• _Action item_: In the listing that follows, the range to quote begins at the line that has "right shoulder: (13, 103)" and ends after the line that has "right knee: (85, 247)"; quote it verbatim and add nothing.

• _Entries shown_:
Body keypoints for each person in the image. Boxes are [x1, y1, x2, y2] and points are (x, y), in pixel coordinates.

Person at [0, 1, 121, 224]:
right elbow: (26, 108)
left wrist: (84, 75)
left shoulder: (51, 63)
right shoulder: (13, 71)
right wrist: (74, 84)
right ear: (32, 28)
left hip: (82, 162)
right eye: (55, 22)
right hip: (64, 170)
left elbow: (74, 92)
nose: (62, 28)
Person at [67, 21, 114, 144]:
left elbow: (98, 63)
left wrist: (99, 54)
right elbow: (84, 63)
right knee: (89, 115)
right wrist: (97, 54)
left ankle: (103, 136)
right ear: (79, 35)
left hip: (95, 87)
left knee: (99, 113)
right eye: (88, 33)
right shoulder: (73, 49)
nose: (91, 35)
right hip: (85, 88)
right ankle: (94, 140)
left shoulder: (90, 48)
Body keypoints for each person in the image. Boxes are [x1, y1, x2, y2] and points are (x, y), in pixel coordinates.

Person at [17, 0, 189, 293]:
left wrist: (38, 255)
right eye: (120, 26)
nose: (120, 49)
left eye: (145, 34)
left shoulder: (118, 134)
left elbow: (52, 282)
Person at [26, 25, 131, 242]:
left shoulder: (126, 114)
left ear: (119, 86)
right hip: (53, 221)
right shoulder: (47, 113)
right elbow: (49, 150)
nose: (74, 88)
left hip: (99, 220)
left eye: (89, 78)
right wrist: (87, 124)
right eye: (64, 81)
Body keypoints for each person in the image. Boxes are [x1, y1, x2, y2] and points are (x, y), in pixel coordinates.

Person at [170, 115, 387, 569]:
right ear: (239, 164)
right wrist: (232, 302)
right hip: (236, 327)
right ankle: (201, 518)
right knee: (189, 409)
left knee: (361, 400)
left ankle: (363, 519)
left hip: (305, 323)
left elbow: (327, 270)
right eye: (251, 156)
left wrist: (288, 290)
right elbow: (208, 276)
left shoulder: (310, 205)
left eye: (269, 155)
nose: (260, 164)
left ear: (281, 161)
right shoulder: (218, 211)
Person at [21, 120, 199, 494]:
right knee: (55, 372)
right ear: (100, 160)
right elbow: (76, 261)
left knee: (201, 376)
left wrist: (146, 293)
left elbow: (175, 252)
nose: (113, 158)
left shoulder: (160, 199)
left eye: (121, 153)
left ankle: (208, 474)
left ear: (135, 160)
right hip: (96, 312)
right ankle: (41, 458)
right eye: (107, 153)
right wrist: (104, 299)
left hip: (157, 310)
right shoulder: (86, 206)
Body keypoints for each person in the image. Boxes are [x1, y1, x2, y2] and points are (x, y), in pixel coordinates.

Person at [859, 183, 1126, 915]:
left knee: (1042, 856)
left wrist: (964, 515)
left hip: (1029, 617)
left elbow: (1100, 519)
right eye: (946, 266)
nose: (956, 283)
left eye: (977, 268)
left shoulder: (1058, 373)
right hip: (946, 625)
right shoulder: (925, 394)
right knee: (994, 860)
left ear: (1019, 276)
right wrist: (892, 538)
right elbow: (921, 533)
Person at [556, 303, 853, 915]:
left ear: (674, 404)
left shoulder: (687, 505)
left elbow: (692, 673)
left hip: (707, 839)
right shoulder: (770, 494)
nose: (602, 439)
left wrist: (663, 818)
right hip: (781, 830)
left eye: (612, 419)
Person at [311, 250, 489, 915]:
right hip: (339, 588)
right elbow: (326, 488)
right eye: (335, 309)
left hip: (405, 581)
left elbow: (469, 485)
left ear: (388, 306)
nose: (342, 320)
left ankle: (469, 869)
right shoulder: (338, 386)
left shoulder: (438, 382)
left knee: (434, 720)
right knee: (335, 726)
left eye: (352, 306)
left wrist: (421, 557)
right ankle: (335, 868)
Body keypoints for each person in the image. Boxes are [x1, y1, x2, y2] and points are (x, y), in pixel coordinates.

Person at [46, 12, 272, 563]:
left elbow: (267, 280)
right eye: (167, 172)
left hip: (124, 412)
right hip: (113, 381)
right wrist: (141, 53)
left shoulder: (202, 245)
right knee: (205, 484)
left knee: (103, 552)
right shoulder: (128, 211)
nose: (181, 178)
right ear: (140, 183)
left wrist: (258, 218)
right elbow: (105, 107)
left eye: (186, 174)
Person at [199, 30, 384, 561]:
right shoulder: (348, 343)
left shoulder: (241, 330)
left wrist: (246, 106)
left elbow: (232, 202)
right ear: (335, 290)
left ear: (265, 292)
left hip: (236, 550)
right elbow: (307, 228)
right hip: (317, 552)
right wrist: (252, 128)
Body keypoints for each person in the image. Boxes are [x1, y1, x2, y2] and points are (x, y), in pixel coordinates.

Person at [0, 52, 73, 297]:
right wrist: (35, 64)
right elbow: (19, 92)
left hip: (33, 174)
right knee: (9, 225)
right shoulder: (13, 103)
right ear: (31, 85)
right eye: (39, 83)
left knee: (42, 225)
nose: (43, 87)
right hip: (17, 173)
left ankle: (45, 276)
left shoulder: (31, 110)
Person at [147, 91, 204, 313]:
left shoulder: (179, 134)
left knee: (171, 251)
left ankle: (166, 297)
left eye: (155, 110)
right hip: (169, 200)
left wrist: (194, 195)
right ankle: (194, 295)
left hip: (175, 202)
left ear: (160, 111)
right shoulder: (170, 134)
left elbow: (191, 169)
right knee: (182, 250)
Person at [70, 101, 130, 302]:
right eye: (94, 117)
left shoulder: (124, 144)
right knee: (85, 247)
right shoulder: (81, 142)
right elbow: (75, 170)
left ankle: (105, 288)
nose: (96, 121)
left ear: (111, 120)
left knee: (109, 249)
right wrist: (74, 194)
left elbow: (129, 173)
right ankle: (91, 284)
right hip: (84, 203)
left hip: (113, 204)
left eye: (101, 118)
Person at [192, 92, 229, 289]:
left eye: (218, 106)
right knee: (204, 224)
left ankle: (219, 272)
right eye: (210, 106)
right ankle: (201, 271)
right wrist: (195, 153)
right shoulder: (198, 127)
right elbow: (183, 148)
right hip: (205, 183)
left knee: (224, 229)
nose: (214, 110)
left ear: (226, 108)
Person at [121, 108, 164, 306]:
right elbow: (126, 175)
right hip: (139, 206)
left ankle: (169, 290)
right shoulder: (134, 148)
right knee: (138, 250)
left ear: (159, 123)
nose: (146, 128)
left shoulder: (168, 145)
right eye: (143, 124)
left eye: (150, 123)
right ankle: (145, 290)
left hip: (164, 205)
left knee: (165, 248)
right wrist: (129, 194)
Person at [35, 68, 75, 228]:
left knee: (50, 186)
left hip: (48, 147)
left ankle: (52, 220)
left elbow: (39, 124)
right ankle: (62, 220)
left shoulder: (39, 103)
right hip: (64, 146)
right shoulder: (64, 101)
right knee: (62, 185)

• _Answer to the problem_:
right shoulder: (13, 103)
right ear: (31, 85)
right eye: (39, 83)
left knee: (42, 225)
nose: (43, 87)
right hip: (17, 173)
left ankle: (45, 276)
left shoulder: (31, 110)
Person at [147, 91, 204, 313]:
left shoulder: (179, 134)
left knee: (171, 251)
left ankle: (166, 297)
left eye: (155, 110)
right hip: (169, 200)
left wrist: (194, 195)
right ankle: (194, 295)
left hip: (175, 202)
left ear: (160, 111)
right shoulder: (170, 134)
left elbow: (191, 169)
right knee: (182, 250)
Person at [70, 101, 130, 302]:
right eye: (94, 117)
left shoulder: (124, 144)
right knee: (85, 247)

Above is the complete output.